Reproduce the material below verbatim, beginning at its first line and continuing through the line that contains "برنده به انتخاب مردم", with both of those lines included.
=== Given data ===
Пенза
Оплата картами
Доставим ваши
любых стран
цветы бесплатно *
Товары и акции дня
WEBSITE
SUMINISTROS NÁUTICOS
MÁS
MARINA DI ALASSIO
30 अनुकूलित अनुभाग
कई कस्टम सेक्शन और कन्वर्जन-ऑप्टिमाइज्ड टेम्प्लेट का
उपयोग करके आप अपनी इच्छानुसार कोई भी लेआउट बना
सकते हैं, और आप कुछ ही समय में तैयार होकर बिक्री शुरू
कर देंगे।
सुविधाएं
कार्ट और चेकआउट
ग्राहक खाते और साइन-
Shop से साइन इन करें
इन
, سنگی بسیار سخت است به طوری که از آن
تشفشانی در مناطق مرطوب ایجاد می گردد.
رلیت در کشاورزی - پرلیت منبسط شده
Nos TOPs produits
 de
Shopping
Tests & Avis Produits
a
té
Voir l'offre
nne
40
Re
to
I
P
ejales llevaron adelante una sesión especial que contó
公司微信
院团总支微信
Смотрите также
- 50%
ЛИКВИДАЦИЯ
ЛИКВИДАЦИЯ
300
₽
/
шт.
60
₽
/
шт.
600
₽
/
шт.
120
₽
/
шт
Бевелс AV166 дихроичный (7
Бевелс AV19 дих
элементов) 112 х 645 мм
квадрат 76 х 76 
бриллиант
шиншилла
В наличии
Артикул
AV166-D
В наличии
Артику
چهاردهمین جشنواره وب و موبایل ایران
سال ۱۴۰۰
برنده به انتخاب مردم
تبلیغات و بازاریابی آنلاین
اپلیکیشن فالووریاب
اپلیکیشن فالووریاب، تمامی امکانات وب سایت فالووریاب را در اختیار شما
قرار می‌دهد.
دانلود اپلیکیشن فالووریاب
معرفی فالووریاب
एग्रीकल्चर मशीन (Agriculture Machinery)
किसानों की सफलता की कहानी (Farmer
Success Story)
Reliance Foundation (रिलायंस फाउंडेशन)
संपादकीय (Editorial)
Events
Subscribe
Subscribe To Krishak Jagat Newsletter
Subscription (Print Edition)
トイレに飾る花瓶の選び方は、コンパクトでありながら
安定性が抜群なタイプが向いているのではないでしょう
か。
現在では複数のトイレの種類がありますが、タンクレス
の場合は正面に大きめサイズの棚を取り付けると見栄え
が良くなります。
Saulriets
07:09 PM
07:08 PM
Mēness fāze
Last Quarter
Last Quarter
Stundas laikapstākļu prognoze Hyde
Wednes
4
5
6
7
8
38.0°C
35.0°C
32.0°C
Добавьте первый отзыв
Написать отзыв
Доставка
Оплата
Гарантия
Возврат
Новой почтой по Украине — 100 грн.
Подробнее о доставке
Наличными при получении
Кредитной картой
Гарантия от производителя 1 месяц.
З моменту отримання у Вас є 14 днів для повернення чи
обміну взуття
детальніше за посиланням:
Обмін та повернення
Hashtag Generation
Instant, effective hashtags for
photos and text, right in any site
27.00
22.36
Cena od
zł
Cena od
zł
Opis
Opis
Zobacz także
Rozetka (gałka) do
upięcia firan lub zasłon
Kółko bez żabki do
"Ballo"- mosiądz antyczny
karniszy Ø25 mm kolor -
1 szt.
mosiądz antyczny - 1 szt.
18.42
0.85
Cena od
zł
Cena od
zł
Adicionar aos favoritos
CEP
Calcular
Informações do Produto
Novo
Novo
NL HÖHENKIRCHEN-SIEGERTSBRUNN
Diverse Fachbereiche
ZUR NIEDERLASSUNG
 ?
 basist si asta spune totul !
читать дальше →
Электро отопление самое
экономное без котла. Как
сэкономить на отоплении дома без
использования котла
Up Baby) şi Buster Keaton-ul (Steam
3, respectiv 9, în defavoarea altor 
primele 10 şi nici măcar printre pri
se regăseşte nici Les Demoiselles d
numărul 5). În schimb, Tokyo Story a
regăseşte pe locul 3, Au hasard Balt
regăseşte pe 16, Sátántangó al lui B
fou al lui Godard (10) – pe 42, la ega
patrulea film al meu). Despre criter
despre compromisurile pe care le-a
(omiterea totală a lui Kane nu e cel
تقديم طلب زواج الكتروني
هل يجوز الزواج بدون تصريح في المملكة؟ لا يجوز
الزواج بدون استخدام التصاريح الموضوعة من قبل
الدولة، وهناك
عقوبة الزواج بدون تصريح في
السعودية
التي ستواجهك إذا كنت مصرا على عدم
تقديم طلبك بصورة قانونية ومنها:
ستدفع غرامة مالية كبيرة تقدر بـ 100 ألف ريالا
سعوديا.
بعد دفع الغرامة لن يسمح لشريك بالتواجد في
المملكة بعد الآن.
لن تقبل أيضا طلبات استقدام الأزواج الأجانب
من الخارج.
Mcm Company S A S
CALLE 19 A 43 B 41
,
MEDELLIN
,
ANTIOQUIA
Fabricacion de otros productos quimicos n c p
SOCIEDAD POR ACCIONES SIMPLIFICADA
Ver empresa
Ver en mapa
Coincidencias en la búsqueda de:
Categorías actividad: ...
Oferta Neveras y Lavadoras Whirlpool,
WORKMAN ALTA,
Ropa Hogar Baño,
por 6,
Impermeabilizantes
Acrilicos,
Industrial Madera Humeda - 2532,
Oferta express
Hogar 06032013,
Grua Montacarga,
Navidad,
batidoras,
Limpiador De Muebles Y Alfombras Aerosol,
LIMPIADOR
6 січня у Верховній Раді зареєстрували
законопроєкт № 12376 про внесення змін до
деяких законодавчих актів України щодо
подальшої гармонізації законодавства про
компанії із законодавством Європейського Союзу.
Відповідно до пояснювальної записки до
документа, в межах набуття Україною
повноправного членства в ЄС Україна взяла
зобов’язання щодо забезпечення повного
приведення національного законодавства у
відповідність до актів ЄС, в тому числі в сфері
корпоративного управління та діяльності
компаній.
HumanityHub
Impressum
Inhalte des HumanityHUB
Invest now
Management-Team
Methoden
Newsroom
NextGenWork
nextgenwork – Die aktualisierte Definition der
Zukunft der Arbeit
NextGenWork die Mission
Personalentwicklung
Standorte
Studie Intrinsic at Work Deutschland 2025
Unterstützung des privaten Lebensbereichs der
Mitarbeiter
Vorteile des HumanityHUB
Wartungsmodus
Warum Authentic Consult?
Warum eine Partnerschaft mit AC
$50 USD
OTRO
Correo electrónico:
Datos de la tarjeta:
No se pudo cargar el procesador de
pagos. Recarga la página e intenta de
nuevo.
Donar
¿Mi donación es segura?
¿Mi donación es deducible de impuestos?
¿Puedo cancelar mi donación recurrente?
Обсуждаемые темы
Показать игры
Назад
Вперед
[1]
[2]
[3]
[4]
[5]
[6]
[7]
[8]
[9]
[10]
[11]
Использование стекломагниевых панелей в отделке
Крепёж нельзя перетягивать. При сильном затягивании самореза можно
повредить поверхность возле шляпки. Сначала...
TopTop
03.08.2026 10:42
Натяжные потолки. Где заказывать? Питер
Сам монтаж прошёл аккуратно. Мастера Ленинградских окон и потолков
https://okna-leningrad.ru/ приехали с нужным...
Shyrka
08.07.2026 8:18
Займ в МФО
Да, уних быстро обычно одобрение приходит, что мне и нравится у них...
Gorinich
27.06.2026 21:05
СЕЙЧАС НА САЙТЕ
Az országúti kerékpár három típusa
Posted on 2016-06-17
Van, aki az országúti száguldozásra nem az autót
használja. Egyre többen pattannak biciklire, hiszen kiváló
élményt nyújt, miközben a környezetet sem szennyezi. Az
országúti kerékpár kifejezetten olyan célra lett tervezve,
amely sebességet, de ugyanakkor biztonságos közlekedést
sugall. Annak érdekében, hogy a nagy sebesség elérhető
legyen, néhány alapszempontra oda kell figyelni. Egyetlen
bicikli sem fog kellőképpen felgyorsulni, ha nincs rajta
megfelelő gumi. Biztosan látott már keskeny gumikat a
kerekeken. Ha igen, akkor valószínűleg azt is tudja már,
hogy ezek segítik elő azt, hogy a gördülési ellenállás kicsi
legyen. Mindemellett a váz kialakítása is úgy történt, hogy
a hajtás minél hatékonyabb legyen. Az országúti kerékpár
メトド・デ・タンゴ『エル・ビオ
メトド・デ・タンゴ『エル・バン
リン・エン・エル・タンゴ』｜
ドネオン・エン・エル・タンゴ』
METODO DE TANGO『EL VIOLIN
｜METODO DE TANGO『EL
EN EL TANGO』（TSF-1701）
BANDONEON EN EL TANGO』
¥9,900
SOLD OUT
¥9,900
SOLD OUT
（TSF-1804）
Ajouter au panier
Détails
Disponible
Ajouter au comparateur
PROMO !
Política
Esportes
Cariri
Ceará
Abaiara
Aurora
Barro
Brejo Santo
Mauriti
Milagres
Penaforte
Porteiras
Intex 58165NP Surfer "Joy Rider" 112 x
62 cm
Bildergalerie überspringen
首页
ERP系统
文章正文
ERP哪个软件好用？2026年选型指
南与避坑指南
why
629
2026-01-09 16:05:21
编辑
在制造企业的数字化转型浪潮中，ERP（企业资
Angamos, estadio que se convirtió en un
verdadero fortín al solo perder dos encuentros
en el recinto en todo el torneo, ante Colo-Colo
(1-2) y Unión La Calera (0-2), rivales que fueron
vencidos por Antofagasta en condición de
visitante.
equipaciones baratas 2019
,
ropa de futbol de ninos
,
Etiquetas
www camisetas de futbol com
===
Final answer:
Пенза
Оплата картами
Доставим ваши
любых стран
цветы бесплатно *
Товары и акции дня
WEBSITE
SUMINISTROS NÁUTICOS
MÁS
MARINA DI ALASSIO
30 अनुकूलित अनुभाग
कई कस्टम सेक्शन और कन्वर्जन-ऑप्टिमाइज्ड टेम्प्लेट का
उपयोग करके आप अपनी इच्छानुसार कोई भी लेआउट बना
सकते हैं, और आप कुछ ही समय में तैयार होकर बिक्री शुरू
कर देंगे।
सुविधाएं
कार्ट और चेकआउट
ग्राहक खाते और साइन-
Shop से साइन इन करें
इन
, سنگی بسیار سخت است به طوری که از آن
تشفشانی در مناطق مرطوب ایجاد می گردد.
رلیت در کشاورزی - پرلیت منبسط شده
Nos TOPs produits
 de
Shopping
Tests & Avis Produits
a
té
Voir l'offre
nne
40
Re
to
I
P
ejales llevaron adelante una sesión especial que contó
公司微信
院团总支微信
Смотрите также
- 50%
ЛИКВИДАЦИЯ
ЛИКВИДАЦИЯ
300
₽
/
шт.
60
₽
/
шт.
600
₽
/
шт.
120
₽
/
шт
Бевелс AV166 дихроичный (7
Бевелс AV19 дих
элементов) 112 х 645 мм
квадрат 76 х 76 
бриллиант
шиншилла
В наличии
Артикул
AV166-D
В наличии
Артику
چهاردهمین جشنواره وب و موبایل ایران
سال ۱۴۰۰
برنده به انتخاب مردم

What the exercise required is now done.